== Saved entries ==
⟨
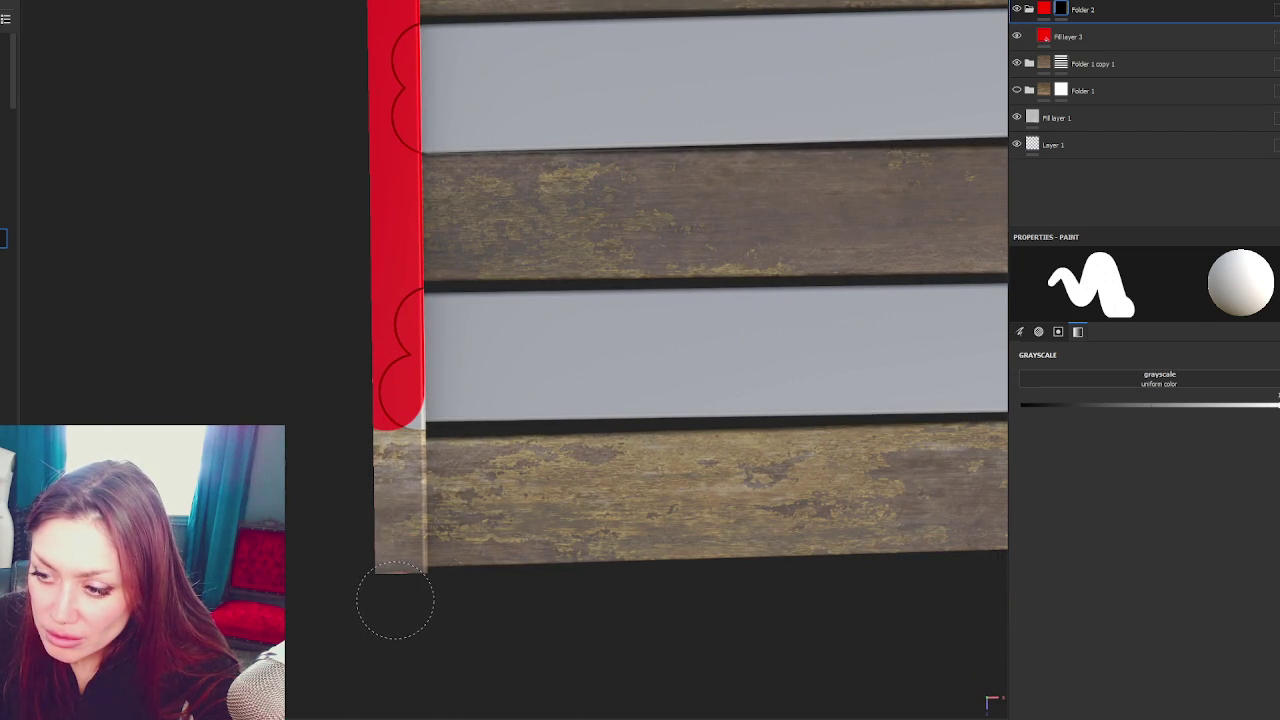
{"action": "left_click", "coordinate": [395, 600]}
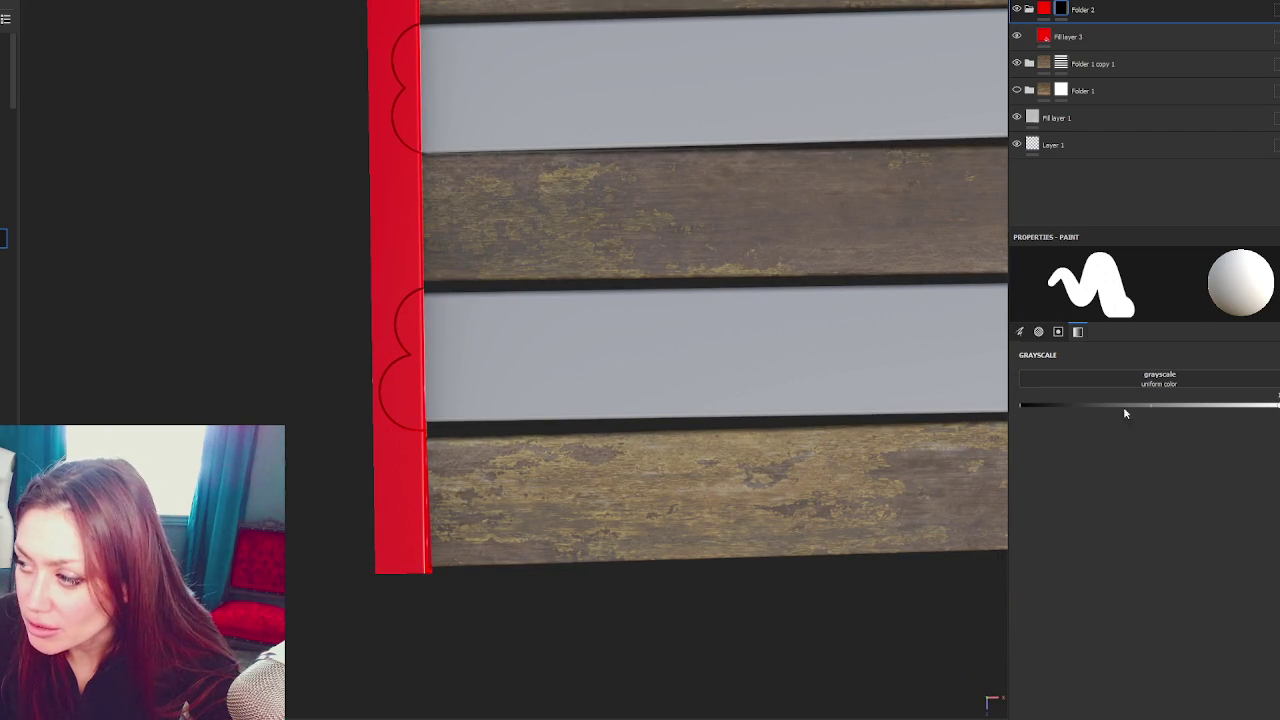
{"action": "left_click_drag", "start_coordinate": [1131, 405], "coordinate": [1021, 405]}
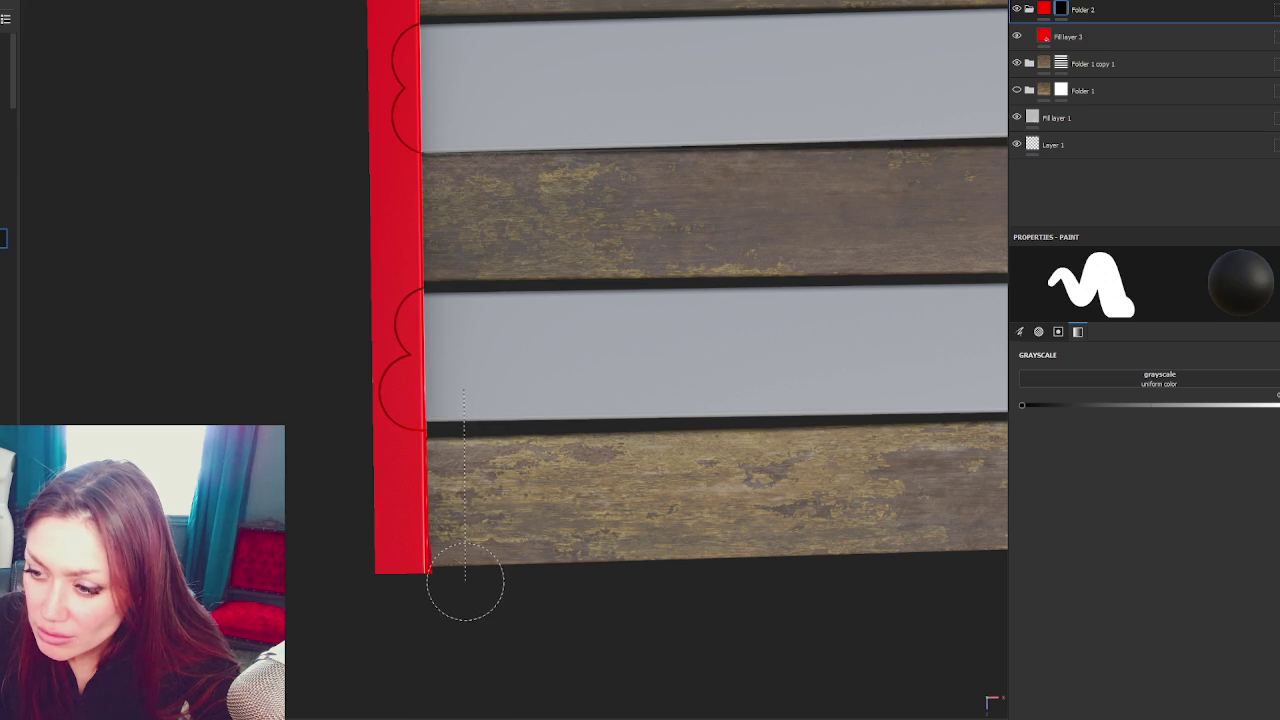
{"action": "scroll", "scroll_direction": "down", "scroll_amount": 3}
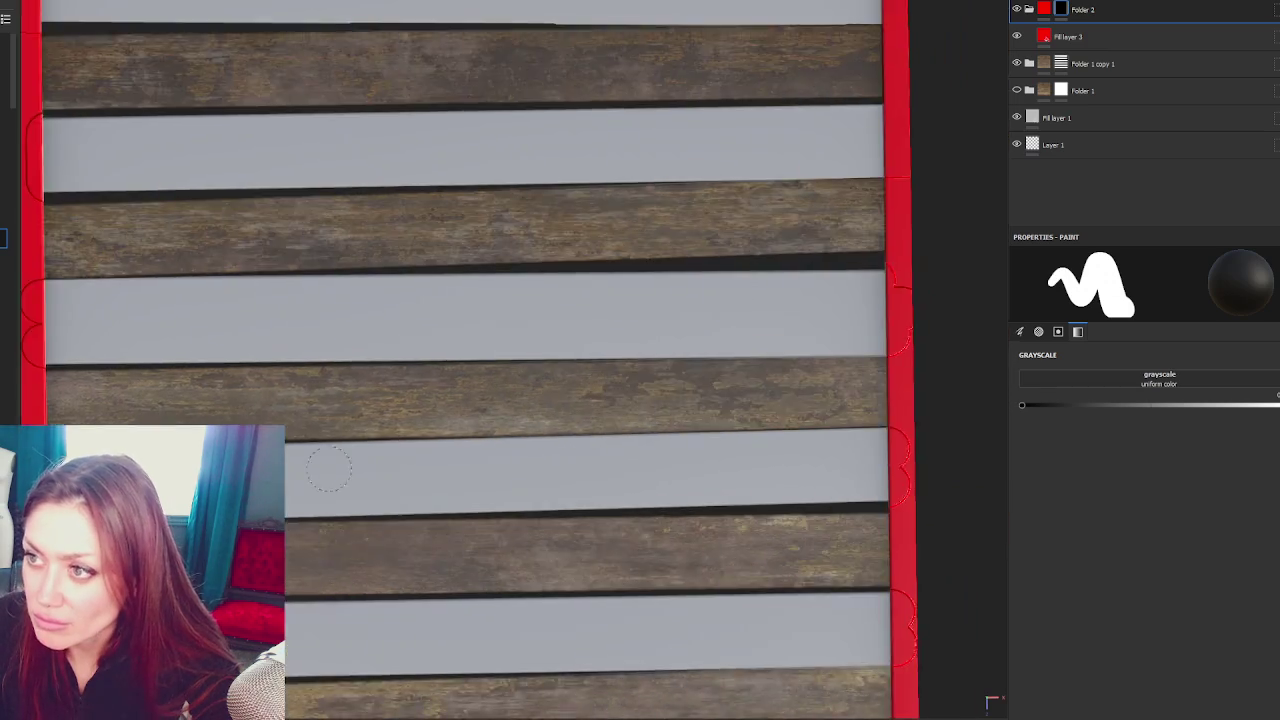
Change the layer thumbnail preview channel and pick a blend mode for the folder
{"action": "left_click", "coordinate": [1035, 9]}
{"action": "left_click", "coordinate": [1035, 48]}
⟩
== How to complete this task ==
Exactly the lines from the start of the entries above through the line with "Change the layer" should be reproduced, and nothing else; drop the pictures.

== Problem solution ==
{"action": "left_click", "coordinate": [395, 600]}
{"action": "left_click_drag", "start_coordinate": [1131, 405], "coordinate": [1021, 405]}
{"action": "scroll", "scroll_direction": "down", "scroll_amount": 3}
Change the layer thumbnail preview channel and pick a blend mode for the folder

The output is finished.